Task directions: For each record below, set it down exactly but leave out any picture.

::::::

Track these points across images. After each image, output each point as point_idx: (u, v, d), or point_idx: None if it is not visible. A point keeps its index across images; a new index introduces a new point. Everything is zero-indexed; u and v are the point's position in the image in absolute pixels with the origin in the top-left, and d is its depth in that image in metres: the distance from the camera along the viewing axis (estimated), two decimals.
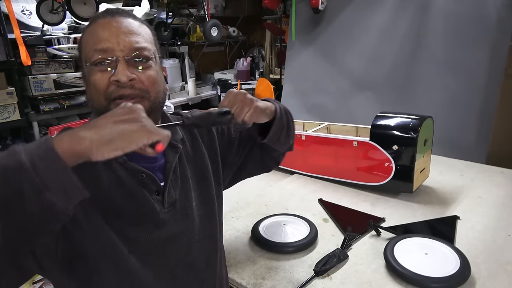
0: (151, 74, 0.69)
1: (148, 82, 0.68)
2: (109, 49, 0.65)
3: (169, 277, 0.72)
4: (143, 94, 0.68)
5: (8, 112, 2.36)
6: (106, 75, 0.66)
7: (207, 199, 0.82)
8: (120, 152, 0.50)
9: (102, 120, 0.52)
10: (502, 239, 1.04)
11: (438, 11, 2.22)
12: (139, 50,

::::::

Exercise response:
Track these points across images. After each image, output each point as point_idx: (u, v, d), or point_idx: None if it is not visible. A point keeps its index across images; a new index introduces a new point. Everything is zero-indexed; u and v are the point's position in the image in absolute pixels with the origin in the top-left, and d is its depth in that image in metres: the distance from the camera along the viewing axis (estimated), two decimals.
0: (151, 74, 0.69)
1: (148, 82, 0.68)
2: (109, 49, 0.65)
3: (169, 277, 0.72)
4: (143, 94, 0.68)
5: (8, 112, 2.36)
6: (106, 75, 0.66)
7: (207, 199, 0.82)
8: (120, 152, 0.50)
9: (102, 120, 0.52)
10: (502, 239, 1.04)
11: (438, 11, 2.22)
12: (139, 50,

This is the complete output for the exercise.